*** Opening of Raw data ***

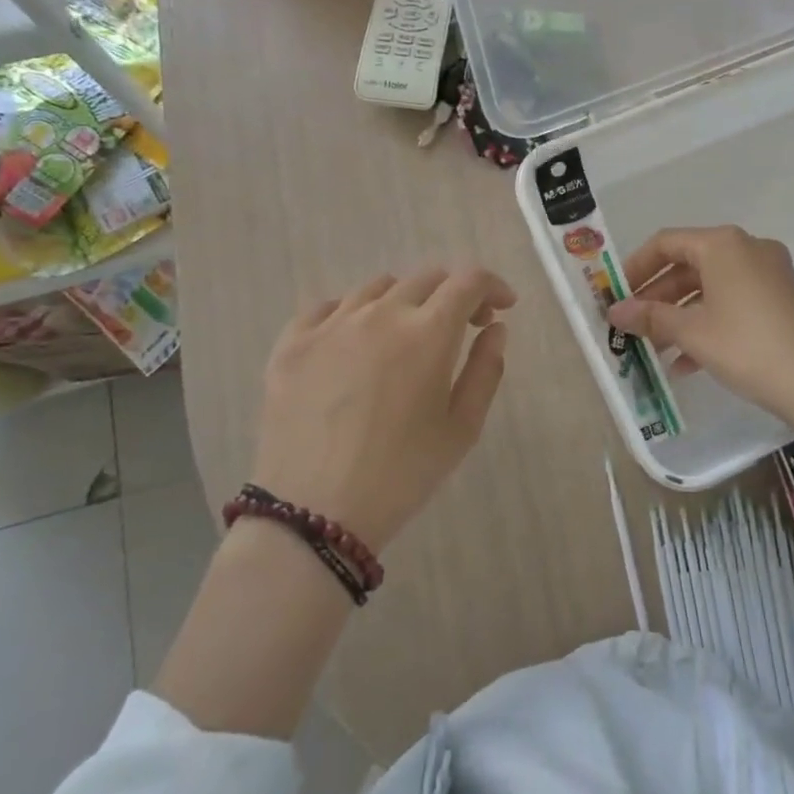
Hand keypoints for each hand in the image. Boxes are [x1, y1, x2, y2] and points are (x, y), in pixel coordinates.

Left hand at [252, 265, 515, 551]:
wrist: (313, 514)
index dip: (492, 286)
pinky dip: (352, 314)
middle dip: (454, 294)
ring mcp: (331, 325)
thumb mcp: (462, 428)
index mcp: (428, 332)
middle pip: (426, 278)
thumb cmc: (402, 474)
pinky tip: (353, 342)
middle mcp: (380, 313)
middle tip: (462, 328)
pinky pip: (327, 307)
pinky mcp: (292, 343)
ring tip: (406, 337)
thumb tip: (494, 328)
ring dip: (405, 301)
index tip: (501, 308)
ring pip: (377, 288)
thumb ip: (486, 369)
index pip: (469, 281)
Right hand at [606, 226, 793, 436]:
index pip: (666, 243)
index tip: (616, 296)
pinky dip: (709, 323)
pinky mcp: (783, 299)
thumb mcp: (692, 332)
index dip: (636, 268)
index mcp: (723, 244)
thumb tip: (615, 311)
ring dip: (680, 316)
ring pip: (711, 287)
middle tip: (633, 327)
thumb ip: (650, 317)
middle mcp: (748, 249)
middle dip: (658, 298)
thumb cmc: (747, 346)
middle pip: (689, 265)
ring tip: (656, 351)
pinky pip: (734, 302)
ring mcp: (770, 273)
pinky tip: (688, 363)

*** Close of Raw data ***

▸ Exercise
Leave the pictures out and print the whole listing precisely.

▸ Written solution
Hand keypoints for each hand in the image. Boxes are [x1, y1, x2, y2] and points are (x, y), in pixel coordinates.

Left hand at [252, 265, 515, 551]:
wrist: (313, 514)
index dip: (492, 286)
pinky dip: (352, 314)
middle dip: (454, 294)
ring mcp: (331, 325)
thumb mcp: (462, 428)
index mcp: (428, 332)
middle pip: (426, 278)
thumb cmc: (402, 474)
pinky tip: (353, 342)
middle mcp: (380, 313)
middle tip: (462, 328)
pinky pip: (327, 307)
pinky mcp: (292, 343)
ring tip: (406, 337)
thumb tip: (494, 328)
ring dip: (405, 301)
index tip: (501, 308)
ring pip: (377, 288)
thumb ip: (486, 369)
index pip: (469, 281)
Right hand at [606, 226, 793, 436]:
index pip: (666, 243)
index tip: (616, 296)
pinky dip: (709, 323)
pinky mcp: (783, 299)
thumb mcp: (692, 332)
index dip: (636, 268)
index mcp: (723, 244)
thumb tip: (615, 311)
ring dip: (680, 316)
ring pip: (711, 287)
middle tip: (633, 327)
thumb ip: (650, 317)
middle mcp: (748, 249)
middle dip: (658, 298)
thumb cmc: (747, 346)
middle pip: (689, 265)
ring tip: (656, 351)
pinky pip: (734, 302)
ring mcp: (770, 273)
pinky tip: (688, 363)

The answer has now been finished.